THE PURPOSE OF AN OBLATE PARISH MISSION?

The Mission is a wake-up call to the local Christian community, helping it become more fully responsible for the future of its Church in a secularized society.  It does so in the following ways:

1)      The Mission is a catalyst to call forth the missionary spirit of its active members – committed persons encouraged to form mature Christian community that reaches out to the uncommitted, the non-practicing and to those searching for the way. “He left the ninety-nine and went after the one.” (Luke 15)

 

2)      The Mission helps the parish grow and expand as a spiritual core, radiating faith, hope, joy, charity, service and a sense of belonging – the result of God’s word experienced and lived.

 

3)      The Mission is meant to help develop a sense of responsibility for the faith-growth of the community’s younger generations so they experience the joy of belonging to the family of God.

 

4)      The Mission, through preparatory and ongoing workshops, promotes and
encouragers leaders
in the parish to facilitate the faith community’s ongoing life and integration.  This is done largely through continued outreach and the small faith communities called “Listening Centres”.

 

The Mission promotes Parish community leadership so that the outreach and formation of small Christian communities that emerge through the mission can continue in the faith community and provide ongoing animation of the faith community after the visiting missionary team has left.

 

 

 

 

THE THREE PHASES OF THE MISSION

The Oblate Parish Mission has three distinct, yet complementary phases:

Phase I: PRE-MISSION
The first phase of the Mission, or the Pre Mission, begins about one year prior to the actual Mission.  It is primarily a time of planning, preparation and organizing.  It is a time to form a core planning team where a key person is recruited to coordinate the mission with the assistance of eight to ten other people.  The key things that happen during this phase include:

Ø   Retreat and workshop with the core team

Ø   Organizing the parish into zones

Ø   Recruiting parishioners to become home visitors

Ø   Recruiting parishioners to become facilitators of Listening Centres

Ø   Training volunteers through a series of workshops

Ø   Locating Listening Centres – one home in each zone

Ø   Preparing for the Mission and for the Oblate Missionary Team

Ø   Planning and overseeing the youth component

Ø   Providing awareness of mission to local parishioners

Ø   Generating excitement about the Mission

Ø   Doing two visits to every home in the parish by the local missionary team

PHASE II: Mission

This second phase is the actual Mission itself, which lasts up to two weeks.  This is the time that the Oblate Missionary Team comes to the parish to:

Week 1: Home visits are made to the families in the parish as a follow-up to the first two visits by the Oblate Missionary Team.  This visit is more pastoral in nature.  In the evening, Listening Centres take place for three evenings in a row during this first week of the mission in the designated home.  Daily Mass is celebrated.  In smaller parishes this period lasts for four days while in larger parishes it is seven days.
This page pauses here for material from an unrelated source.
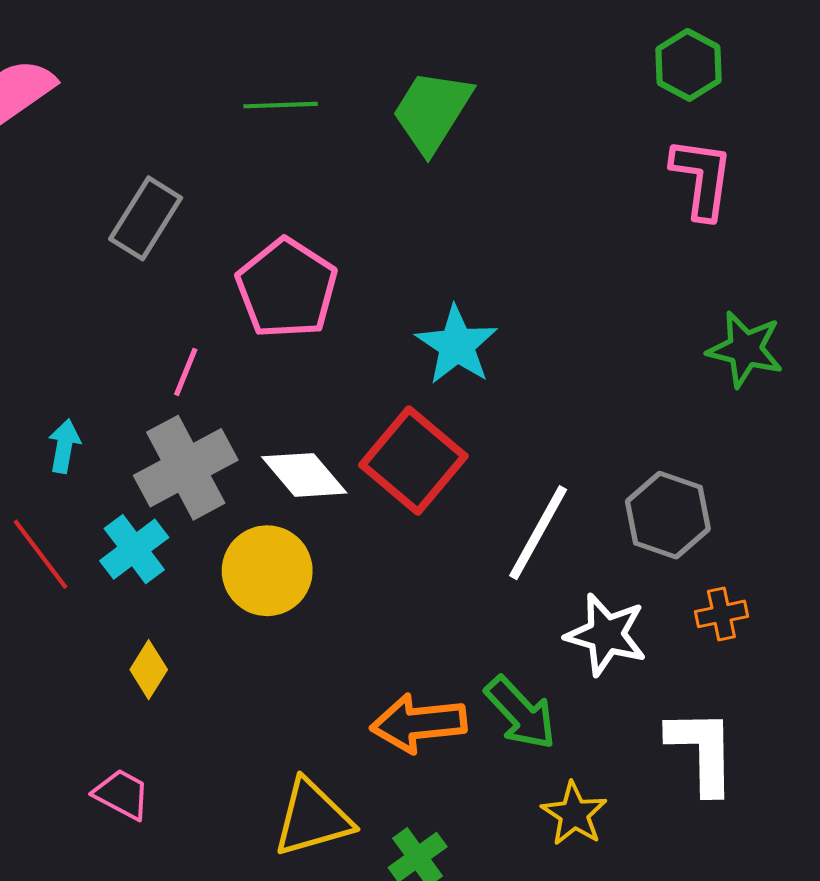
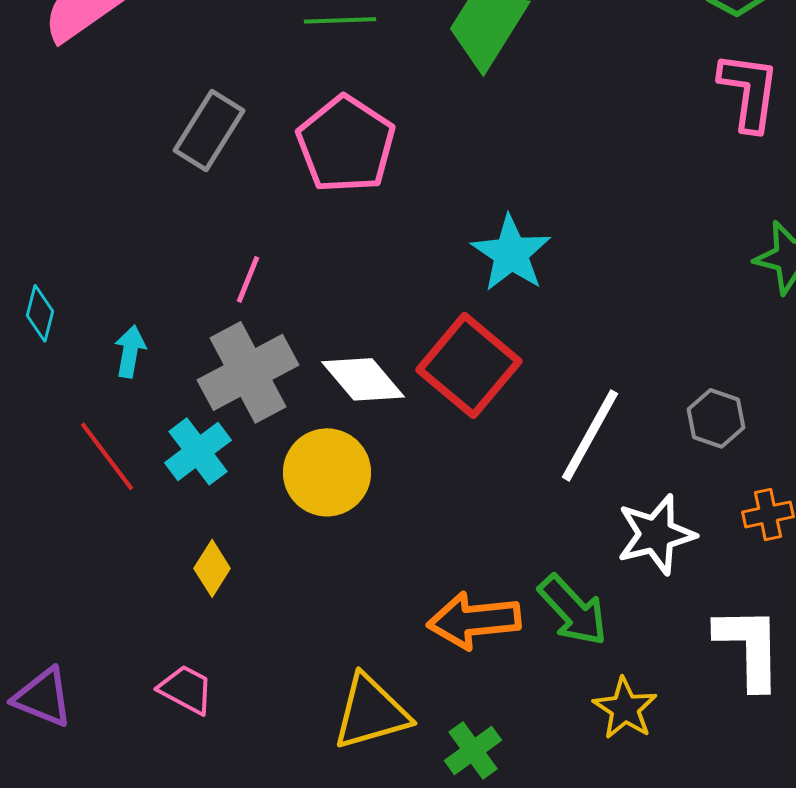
pink pentagon: (287, 288) -> (346, 144), moved
gray hexagon: (668, 515) -> (716, 418), size x0.7
white star: (606, 635) -> (656, 534), turned -30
Week 2: Great Assemblies are held in the Church every evening on a specific theme.  Shut-in parishioners are visited and the Sacrament of the Sick is available to them.  Mass is held daily along with the Sacrament of Reconciliation and on one of the days, the Sacrament of the Sick.

Phase III: Post-Mission

The third phase of the Mission begins after the Visiting Missionary Team has left.  This   is a time for continuing the good work begun with the Mission.  It calls for the ongoing work of the Local Missionary Team and includes:

Ø      Listening Centres - keeping the flame alive.

Ø      Continuing the Home Visits (updating the lists and distributing them appropriately to those maintaining contact.)

Ø      Identifying needs that arose during the mission and finding ways to meet them.

Ø      A three-year commitment on the part of the Oblate missionary team to visit the local parish and reinforce the work of the local missionary team.

 

 

An Oblate Parish Mission is a very exciting opportunity for a parish.  It is a time to reach out, to build community, to celebrate our faith.  It involves the active participate of many parishioners.  In this section we will discuss the various roles and tasks associated with the parish mission.


 

 

 

 

 

 

THE SPIRITUALITY OF THE MISSION

The heart of the Mission and of the Church is the living out of relationships. We cannot live without others and without relationship. Loving one another is a basic necessity for all. The spirituality of the mission flows from this.

1. The unconditional love of God the Father for all of us is projected by the visits of the Local Missionary Team prior to the Mission and by the Visiting Missionary Team during the first week of the Mission. The Gospel is announced more by our lives than by our words. The community experiences the very sentiments of Christ who had “compassion with these people because they were like sheep without a shepherd”. This compassion emerges from firsthand meeting with the people. The gift of the home visitation is Jesus Christ, the living sign of God’s tremendous love for all.

2. Jesus Christ loved the crowds and he taught them. The Listening Centres held in the evenings of the first week of the Mission become the heart of the prophetic mission. This is where service of the WORD is highlighted. The heart of the Mission is to be found here. To announce the Word of God is to evangelize. Through Jesus’ word the people felt the presence of salvation in their midst. The Listening Centres are to be on-going experiences after the Mission, and should evolve into small Church communities present within the larger Church community.

3. The Holy Spirit is at the heart of a faith renewed and celebrated. This takes place to a large measure in the vital acceptance of the Word of God, which is celebrated in the Sacraments. It is the peak of the evangelical action: a priestly people that discovers it’s beginning and it’s end in the celebration of the mystery of Christ represented in the liturgy and especially in the Eucharist. This will be experienced throughout the two weeks but especially in the great liturgical moments of the second week.